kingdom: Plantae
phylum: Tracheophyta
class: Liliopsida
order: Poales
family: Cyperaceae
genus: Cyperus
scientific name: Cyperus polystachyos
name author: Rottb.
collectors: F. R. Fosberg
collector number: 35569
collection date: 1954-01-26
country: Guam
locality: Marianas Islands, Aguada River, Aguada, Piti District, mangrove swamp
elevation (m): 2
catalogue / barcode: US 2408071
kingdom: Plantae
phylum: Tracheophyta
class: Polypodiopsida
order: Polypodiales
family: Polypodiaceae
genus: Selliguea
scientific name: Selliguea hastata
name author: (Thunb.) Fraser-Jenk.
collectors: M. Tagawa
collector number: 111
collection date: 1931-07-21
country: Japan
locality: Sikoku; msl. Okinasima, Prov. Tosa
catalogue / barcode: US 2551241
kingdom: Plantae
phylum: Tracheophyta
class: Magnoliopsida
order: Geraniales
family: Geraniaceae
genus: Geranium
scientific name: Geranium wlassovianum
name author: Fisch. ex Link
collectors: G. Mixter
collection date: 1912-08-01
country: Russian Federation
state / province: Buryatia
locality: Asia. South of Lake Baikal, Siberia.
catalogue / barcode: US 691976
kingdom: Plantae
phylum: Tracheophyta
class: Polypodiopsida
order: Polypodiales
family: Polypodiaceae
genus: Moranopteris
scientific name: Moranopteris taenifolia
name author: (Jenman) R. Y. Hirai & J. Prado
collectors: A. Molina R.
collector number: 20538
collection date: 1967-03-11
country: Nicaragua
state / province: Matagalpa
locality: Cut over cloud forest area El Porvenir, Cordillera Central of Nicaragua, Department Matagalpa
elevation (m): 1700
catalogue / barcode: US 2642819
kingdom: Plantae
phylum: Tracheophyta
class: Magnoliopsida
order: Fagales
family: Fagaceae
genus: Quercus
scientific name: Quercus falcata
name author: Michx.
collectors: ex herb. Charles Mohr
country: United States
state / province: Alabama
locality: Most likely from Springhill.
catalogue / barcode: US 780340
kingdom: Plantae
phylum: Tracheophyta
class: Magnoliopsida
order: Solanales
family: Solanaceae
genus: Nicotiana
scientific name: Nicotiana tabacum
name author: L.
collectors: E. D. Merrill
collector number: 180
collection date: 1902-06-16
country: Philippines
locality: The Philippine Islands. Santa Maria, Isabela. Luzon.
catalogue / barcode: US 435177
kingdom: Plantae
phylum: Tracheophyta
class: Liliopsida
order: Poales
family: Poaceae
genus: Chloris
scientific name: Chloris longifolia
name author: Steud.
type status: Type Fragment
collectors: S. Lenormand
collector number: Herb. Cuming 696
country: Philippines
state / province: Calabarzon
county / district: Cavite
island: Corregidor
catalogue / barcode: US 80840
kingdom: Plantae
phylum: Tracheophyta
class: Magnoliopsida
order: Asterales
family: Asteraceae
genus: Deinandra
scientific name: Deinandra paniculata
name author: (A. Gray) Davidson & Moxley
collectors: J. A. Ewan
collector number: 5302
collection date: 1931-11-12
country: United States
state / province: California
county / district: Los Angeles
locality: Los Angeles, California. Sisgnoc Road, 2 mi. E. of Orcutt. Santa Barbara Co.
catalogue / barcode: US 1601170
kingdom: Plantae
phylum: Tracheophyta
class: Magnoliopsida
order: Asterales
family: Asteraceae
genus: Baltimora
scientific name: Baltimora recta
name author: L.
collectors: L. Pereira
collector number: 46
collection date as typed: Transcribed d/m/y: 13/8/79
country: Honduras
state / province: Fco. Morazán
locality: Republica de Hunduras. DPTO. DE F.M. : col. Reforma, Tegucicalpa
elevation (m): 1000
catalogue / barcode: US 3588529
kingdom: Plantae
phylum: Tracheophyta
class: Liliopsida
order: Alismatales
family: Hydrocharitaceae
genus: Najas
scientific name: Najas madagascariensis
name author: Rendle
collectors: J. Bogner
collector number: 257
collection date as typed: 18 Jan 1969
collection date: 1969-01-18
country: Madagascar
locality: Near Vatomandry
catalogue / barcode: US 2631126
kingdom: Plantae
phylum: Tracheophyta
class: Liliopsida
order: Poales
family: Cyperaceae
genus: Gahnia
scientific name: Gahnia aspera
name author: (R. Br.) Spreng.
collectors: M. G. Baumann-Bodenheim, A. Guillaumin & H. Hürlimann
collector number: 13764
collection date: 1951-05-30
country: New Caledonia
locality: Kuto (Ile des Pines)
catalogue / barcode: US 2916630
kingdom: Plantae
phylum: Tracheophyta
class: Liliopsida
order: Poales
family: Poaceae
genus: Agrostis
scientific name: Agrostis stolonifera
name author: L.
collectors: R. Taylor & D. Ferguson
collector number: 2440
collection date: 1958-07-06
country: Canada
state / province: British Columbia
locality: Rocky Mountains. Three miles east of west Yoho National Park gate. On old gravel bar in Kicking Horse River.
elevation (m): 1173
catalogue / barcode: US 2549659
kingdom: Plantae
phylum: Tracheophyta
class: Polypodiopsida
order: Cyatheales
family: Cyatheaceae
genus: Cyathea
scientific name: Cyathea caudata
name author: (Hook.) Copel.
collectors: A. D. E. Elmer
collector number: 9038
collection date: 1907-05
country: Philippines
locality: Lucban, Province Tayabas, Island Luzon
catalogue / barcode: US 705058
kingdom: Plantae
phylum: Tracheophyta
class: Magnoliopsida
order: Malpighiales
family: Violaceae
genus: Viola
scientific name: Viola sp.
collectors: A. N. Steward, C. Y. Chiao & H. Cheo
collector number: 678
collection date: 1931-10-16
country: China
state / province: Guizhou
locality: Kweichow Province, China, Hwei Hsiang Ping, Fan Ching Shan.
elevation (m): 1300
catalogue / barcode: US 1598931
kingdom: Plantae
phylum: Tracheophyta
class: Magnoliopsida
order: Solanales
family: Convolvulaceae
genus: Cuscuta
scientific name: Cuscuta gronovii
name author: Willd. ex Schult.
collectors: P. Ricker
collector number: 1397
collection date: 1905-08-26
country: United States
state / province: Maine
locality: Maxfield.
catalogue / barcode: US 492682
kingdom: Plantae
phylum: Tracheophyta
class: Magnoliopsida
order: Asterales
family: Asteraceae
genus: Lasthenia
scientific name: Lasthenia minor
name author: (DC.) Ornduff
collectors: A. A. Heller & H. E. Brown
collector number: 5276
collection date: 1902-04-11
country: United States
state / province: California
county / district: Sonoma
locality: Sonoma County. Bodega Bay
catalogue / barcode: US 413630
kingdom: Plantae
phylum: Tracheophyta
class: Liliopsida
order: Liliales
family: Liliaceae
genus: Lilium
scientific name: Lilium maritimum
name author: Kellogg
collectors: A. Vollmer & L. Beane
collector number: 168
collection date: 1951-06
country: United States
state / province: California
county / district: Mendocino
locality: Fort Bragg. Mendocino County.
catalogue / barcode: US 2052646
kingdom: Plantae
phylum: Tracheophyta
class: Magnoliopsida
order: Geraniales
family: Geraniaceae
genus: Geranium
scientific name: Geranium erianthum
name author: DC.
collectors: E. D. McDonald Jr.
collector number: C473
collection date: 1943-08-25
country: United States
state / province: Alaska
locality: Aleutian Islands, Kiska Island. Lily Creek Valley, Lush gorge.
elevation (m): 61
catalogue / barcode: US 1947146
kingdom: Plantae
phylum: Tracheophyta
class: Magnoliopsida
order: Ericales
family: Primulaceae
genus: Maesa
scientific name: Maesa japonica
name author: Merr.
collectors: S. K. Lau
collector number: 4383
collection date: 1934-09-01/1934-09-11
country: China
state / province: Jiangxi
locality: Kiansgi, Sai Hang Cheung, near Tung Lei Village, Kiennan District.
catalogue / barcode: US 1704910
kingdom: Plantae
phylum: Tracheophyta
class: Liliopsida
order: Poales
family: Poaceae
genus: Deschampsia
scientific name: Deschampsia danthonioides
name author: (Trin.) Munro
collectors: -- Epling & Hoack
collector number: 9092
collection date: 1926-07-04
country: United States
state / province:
#####
**Given instruction:**
Rewrite the records from the first line down to and including the line that has "country: Japan", swapping every "collection date" for "date collected" and leaving everything else unchanged.

**Exercise answer:**
kingdom: Plantae
phylum: Tracheophyta
class: Liliopsida
order: Poales
family: Cyperaceae
genus: Cyperus
scientific name: Cyperus polystachyos
name author: Rottb.
collectors: F. R. Fosberg
collector number: 35569
date collected: 1954-01-26
country: Guam
locality: Marianas Islands, Aguada River, Aguada, Piti District, mangrove swamp
elevation (m): 2
catalogue / barcode: US 2408071
kingdom: Plantae
phylum: Tracheophyta
class: Polypodiopsida
order: Polypodiales
family: Polypodiaceae
genus: Selliguea
scientific name: Selliguea hastata
name author: (Thunb.) Fraser-Jenk.
collectors: M. Tagawa
collector number: 111
date collected: 1931-07-21
country: Japan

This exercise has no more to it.